--- RECORDS FOR THE TASK ---
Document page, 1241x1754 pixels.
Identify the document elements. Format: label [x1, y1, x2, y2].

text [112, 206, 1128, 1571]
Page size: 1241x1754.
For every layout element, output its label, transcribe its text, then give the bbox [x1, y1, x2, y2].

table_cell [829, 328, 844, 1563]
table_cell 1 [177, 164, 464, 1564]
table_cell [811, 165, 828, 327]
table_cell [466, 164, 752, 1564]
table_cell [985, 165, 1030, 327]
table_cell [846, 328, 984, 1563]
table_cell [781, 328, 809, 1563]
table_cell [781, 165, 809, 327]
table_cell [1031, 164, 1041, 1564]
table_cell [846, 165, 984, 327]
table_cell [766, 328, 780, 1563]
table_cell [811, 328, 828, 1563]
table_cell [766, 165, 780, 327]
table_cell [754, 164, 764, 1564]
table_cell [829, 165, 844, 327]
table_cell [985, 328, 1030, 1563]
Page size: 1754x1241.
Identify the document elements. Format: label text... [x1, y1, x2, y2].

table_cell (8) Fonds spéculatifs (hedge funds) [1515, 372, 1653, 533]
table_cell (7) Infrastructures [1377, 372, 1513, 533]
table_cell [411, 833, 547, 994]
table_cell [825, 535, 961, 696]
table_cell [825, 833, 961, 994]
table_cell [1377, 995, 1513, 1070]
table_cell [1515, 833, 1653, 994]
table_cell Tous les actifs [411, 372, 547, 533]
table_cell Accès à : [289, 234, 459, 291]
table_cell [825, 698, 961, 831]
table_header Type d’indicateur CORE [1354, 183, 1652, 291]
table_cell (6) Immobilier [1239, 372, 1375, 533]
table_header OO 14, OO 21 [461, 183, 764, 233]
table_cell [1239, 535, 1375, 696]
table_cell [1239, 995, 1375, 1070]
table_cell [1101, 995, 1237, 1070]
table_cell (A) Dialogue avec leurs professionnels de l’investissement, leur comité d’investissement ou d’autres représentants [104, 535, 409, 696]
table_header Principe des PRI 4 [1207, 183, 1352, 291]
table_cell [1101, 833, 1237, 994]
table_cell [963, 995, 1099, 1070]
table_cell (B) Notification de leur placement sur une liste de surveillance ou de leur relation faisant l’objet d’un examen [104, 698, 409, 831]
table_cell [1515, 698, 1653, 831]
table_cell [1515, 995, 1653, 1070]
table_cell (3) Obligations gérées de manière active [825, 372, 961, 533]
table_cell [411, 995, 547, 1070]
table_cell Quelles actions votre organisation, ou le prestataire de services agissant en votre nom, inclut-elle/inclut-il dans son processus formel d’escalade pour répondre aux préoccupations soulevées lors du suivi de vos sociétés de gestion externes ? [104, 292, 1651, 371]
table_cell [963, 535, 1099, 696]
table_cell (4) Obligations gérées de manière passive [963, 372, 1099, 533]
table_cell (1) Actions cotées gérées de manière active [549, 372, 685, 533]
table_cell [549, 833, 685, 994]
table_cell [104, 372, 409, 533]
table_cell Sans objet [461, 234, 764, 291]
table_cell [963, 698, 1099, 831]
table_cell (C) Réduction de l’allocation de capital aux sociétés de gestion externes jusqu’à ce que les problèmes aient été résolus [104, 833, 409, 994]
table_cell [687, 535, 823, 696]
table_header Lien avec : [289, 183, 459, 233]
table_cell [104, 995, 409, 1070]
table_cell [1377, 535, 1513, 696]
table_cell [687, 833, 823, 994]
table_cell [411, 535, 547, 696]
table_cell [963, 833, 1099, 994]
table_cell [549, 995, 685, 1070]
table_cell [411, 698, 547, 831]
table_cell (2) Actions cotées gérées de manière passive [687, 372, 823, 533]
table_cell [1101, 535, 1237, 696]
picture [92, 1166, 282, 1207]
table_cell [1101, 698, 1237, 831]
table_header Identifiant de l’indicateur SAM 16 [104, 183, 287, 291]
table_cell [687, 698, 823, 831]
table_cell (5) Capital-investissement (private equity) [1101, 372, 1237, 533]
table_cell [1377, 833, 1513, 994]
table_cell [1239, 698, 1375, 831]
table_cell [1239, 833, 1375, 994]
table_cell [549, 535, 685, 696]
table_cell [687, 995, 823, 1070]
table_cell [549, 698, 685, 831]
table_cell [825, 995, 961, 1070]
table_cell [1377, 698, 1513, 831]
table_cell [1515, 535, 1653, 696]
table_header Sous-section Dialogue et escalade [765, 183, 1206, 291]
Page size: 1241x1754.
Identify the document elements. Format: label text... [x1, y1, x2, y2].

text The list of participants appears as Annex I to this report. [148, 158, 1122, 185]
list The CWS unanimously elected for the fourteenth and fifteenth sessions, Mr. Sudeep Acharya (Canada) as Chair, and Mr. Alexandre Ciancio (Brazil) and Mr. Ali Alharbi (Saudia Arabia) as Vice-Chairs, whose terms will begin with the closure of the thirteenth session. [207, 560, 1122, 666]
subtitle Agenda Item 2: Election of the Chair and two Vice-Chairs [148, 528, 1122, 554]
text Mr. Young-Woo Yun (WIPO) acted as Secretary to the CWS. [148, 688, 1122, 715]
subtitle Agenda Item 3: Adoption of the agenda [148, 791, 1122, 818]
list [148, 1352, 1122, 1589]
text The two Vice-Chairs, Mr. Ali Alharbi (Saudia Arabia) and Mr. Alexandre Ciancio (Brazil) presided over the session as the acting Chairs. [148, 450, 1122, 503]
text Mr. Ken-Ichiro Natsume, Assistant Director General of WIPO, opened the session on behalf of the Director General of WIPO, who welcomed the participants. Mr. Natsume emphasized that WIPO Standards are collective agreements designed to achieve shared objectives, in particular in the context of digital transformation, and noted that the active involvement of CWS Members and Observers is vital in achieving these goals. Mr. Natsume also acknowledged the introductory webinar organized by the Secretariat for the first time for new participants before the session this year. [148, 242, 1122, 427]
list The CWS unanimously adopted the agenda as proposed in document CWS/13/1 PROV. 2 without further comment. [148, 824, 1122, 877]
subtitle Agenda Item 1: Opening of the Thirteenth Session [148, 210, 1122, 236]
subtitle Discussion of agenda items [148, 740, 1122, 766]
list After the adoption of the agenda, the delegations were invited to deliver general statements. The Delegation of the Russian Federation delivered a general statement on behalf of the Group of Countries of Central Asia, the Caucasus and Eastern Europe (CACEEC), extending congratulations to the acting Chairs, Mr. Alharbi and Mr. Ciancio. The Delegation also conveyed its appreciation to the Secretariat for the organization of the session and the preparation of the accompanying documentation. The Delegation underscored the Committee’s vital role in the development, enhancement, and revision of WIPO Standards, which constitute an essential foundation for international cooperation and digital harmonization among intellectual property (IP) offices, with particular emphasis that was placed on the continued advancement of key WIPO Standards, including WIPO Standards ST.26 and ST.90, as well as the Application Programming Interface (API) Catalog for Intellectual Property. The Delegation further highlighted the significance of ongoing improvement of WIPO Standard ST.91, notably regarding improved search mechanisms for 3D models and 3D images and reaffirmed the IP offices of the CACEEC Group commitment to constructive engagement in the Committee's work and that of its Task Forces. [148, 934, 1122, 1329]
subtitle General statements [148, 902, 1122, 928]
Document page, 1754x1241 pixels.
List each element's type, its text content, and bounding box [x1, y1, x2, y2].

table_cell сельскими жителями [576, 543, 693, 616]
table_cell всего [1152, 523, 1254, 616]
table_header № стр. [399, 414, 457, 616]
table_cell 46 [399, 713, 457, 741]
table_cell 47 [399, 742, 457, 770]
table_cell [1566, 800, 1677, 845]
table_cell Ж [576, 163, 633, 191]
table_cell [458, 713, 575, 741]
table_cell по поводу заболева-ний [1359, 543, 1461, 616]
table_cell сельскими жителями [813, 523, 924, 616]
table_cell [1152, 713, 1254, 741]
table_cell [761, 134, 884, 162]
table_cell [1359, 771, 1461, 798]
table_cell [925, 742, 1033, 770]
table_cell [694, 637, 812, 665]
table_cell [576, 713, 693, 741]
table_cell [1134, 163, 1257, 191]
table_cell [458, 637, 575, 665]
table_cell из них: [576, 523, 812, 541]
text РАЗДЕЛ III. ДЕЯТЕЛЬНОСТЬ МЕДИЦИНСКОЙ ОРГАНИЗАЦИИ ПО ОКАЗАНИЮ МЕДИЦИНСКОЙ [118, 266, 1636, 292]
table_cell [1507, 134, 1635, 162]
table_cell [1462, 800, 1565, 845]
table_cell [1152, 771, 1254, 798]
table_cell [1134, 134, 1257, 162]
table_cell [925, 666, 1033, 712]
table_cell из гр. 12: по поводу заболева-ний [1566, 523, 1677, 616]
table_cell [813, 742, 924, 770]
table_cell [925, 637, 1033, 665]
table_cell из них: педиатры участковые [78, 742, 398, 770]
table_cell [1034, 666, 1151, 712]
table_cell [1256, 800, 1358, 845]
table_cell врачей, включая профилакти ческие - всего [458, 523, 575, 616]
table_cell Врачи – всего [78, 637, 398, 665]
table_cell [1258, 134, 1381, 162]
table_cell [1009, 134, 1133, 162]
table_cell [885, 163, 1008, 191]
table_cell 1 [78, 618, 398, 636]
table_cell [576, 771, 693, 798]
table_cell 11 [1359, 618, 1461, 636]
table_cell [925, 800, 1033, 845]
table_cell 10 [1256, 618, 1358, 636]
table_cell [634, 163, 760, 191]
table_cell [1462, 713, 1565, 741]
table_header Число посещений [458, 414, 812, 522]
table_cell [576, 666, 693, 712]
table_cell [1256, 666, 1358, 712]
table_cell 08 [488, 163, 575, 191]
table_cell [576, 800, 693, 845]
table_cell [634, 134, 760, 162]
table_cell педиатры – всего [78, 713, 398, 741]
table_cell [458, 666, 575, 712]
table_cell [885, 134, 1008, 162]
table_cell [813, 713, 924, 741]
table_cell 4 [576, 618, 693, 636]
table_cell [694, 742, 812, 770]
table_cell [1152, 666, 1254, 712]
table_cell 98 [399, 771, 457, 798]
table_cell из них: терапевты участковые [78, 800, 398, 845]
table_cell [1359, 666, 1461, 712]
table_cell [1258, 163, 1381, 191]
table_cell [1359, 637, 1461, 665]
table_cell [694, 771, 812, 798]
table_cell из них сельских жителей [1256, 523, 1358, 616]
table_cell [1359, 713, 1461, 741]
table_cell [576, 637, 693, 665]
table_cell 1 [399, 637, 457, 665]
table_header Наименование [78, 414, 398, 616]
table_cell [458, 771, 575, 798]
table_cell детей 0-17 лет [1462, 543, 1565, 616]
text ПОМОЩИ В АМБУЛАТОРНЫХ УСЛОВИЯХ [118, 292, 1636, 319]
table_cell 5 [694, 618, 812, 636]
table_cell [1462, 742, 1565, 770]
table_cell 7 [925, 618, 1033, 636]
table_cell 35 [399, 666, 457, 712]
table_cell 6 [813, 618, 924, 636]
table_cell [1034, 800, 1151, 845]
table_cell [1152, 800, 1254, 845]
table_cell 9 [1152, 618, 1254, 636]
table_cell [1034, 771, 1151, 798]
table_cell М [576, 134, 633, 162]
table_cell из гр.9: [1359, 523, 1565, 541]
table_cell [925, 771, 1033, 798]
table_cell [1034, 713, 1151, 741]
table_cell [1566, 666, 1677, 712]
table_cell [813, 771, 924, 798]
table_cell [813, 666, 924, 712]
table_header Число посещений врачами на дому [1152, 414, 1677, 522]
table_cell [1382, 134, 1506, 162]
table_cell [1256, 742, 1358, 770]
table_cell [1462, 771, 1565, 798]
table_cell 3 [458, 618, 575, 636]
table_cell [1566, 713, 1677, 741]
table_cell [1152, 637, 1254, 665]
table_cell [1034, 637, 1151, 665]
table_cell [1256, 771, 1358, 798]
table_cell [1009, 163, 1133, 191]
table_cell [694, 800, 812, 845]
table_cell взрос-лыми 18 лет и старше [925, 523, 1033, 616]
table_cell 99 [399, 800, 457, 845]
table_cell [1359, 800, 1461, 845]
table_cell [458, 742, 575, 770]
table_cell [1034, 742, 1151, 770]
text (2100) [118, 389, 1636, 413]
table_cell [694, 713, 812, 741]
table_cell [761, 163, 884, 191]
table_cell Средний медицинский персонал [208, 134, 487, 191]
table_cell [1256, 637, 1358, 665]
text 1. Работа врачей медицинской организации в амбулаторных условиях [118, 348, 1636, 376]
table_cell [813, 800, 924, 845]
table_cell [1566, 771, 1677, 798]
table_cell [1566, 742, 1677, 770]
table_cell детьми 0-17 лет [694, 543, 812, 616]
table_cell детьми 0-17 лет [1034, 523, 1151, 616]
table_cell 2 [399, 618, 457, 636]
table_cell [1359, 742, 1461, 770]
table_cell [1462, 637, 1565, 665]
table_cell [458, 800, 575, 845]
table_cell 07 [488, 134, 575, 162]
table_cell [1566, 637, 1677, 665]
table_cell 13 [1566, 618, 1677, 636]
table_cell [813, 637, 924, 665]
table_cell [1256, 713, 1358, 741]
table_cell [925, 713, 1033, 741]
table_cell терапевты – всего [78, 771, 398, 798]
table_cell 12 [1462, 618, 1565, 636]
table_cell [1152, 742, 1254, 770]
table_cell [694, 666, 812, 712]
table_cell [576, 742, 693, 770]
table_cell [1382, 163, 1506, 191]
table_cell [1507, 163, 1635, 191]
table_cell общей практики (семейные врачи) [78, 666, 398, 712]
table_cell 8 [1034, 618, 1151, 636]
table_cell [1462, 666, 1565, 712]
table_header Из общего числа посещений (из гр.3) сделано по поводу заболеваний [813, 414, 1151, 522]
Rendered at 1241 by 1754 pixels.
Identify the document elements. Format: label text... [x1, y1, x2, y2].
---
ASSIGNED TASK
Only the lines containing the word "терапевты" should be returned from the data above.

RESULT BELOW
table_cell из них: терапевты участковые [78, 800, 398, 845]
table_cell терапевты – всего [78, 771, 398, 798]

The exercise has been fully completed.